Another thing, dreamy. I think I put "Samsung mode not supported" in google to find all the folks with this problem.


----------



## ghunghun

I exactly have the same problem as described in the original post. I haven't got a permanent solution yet. I try to reposition the antenna whever the problem happens and restart the TV, then the channel would come clear.

I would really appreciate if someone have found a more permanent solution.
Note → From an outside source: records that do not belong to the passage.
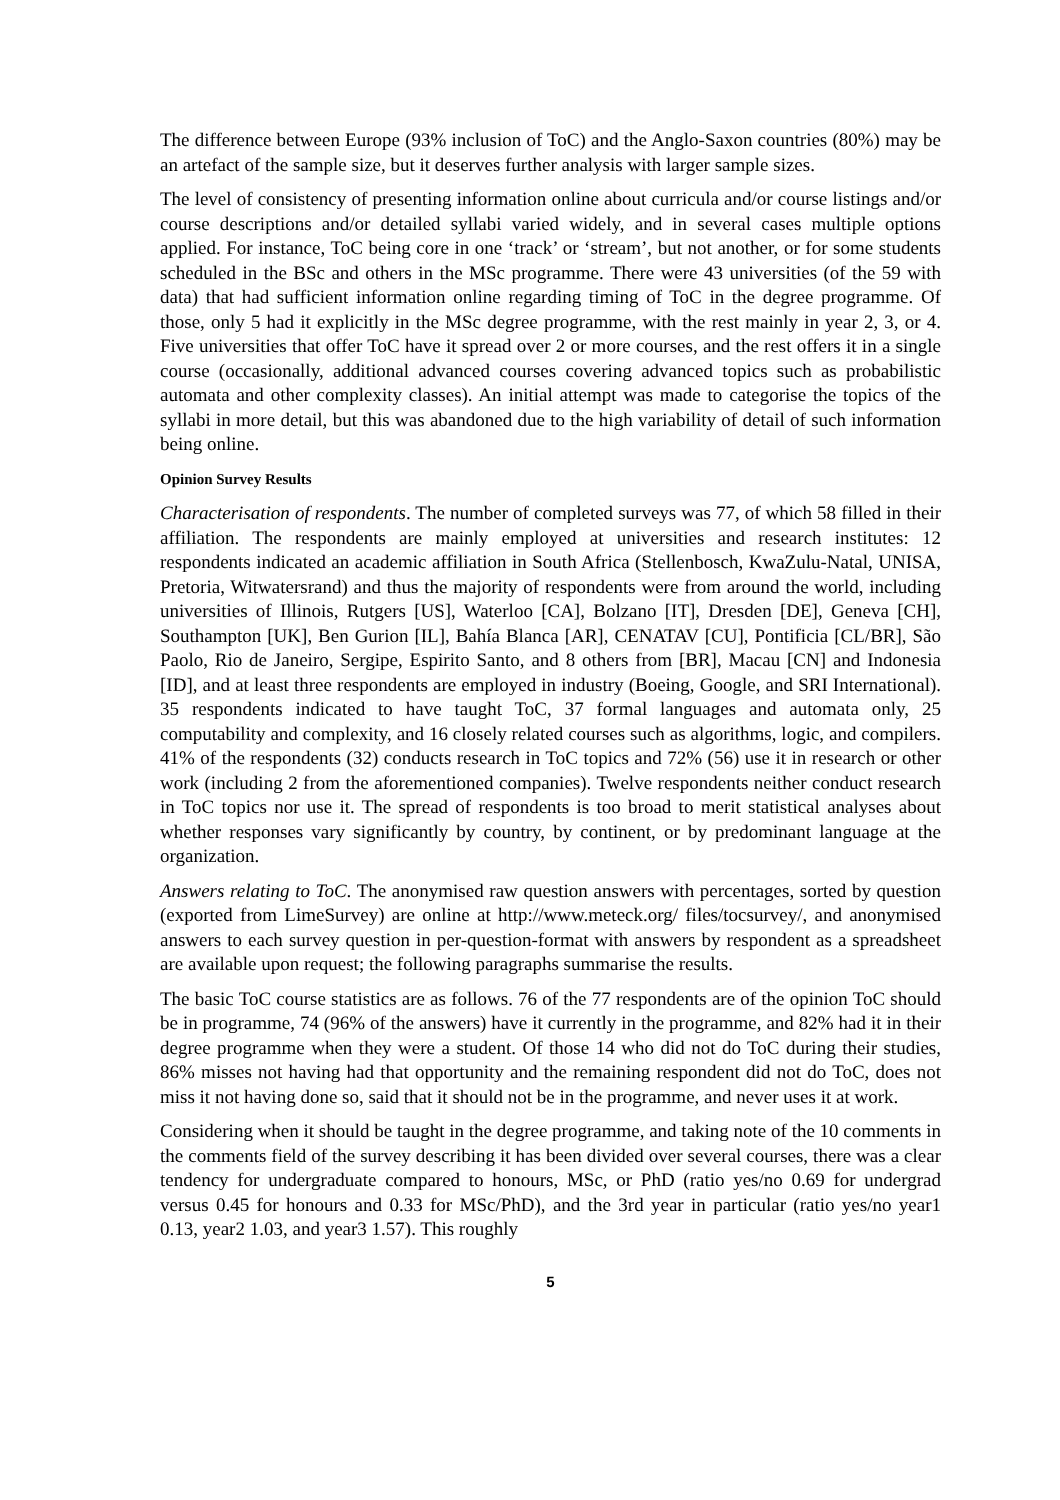The difference between Europe (93% inclusion of ToC) and the Anglo-Saxon countries (80%) may be an artefact of the sample size, but it deserves further analysis with larger sample sizes.
The level of consistency of presenting information online about curricula and/or course listings and/or course descriptions and/or detailed syllabi varied widely, and in several cases multiple options applied. For instance, ToC being core in one ‘track’ or ‘stream’, but not another, or for some students scheduled in the BSc and others in the MSc programme. There were 43 universities (of the 59 with data) that had sufficient information online regarding timing of ToC in the degree programme. Of those, only 5 had it explicitly in the MSc degree programme, with the rest mainly in year 2, 3, or 4. Five universities that offer ToC have it spread over 2 or more courses, and the rest offers it in a single course (occasionally, additional advanced courses covering advanced topics such as probabilistic automata and other complexity classes). An initial attempt was made to categorise the topics of the syllabi in more detail, but this was abandoned due to the high variability of detail of such information being online.
Opinion Survey Results
Characterisation of respondents. The number of completed surveys was 77, of which 58 filled in their affiliation. The respondents are mainly employed at universities and research institutes: 12 respondents indicated an academic affiliation in South Africa (Stellenbosch, KwaZulu-Natal, UNISA, Pretoria, Witwatersrand) and thus the majority of respondents were from around the world, including universities of Illinois, Rutgers [US], Waterloo [CA], Bolzano [IT], Dresden [DE], Geneva [CH], Southampton [UK], Ben Gurion [IL], Bahía Blanca [AR], CENATAV [CU], Pontificia [CL/BR], São Paolo, Rio de Janeiro, Sergipe, Espirito Santo, and 8 others from [BR], Macau [CN] and Indonesia [ID], and at least three respondents are employed in industry (Boeing, Google, and SRI International). 35 respondents indicated to have taught ToC, 37 formal languages and automata only, 25 computability and complexity, and 16 closely related courses such as algorithms, logic, and compilers. 41% of the respondents (32) conducts research in ToC topics and 72% (56) use it in research or other work (including 2 from the aforementioned companies). Twelve respondents neither conduct research in ToC topics nor use it. The spread of respondents is too broad to merit statistical analyses about whether responses vary significantly by country, by continent, or by predominant language at the organization.
Answers relating to ToC. The anonymised raw question answers with percentages, sorted by question (exported from LimeSurvey) are online at http://www.meteck.org/ files/tocsurvey/, and anonymised answers to each survey question in per-question-format with answers by respondent as a spreadsheet are available upon request; the following paragraphs summarise the results.
The basic ToC course statistics are as follows. 76 of the 77 respondents are of the opinion ToC should be in programme, 74 (96% of the answers) have it currently in the programme, and 82% had it in their degree programme when they were a student. Of those 14 who did not do ToC during their studies, 86% misses not having had that opportunity and the remaining respondent did not do ToC, does not miss it not having done so, said that it should not be in the programme, and never uses it at work.
Considering when it should be taught in the degree programme, and taking note of the 10 comments in the comments field of the survey describing it has been divided over several courses, there was a clear tendency for undergraduate compared to honours, MSc, or PhD (ratio yes/no 0.69 for undergrad versus 0.45 for honours and 0.33 for MSc/PhD), and the 3rd year in particular (ratio yes/no year1 0.13, year2 1.03, and year3 1.57). This roughly
5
I haven't contacted Samsung Tech support yet on this issue.


----------



## sankeyh

cessna09a said:


> Dreamy,
> Yes, my returning the first set was because I was in the first two weeks of owning the Samsung. *Vann's* sent me an RMA, notified UPS to pick it up, and all I had to do was re-pack it and have it ready for UPS. I let them go ahead and put the second one on my credit card to minimize delay, so UPS picked it up on Monday and delivered the 2nd on Wednesday. You really don't know how someone will be until there is a problem, and I cannot say enough good things about *Vann's*. Friendly, concerned, helpful...I'll go there next time. As for the thumb drive, I have no idea what it will be. Should receive it today. She just said we would try new firmware, and I said something about downloading it on my computer, transferring it to a jump drive, etc..and she said "I'm sending you a jump (thumb) drive." And she said they'd send someone out if this doesn't work. For me, same outlet, same cable connection for two other sets gives no such problem, so it's not the antenna or connection or power. I'm thinking I'll just stay on it until Samsung finds out they have a problem, then find what it is, and then get a fix. (Sure enjoyed the Packers game on it last night...have a nephew on the team). I'll keep you posted.


What happened with the firmware update? Did it work?


----------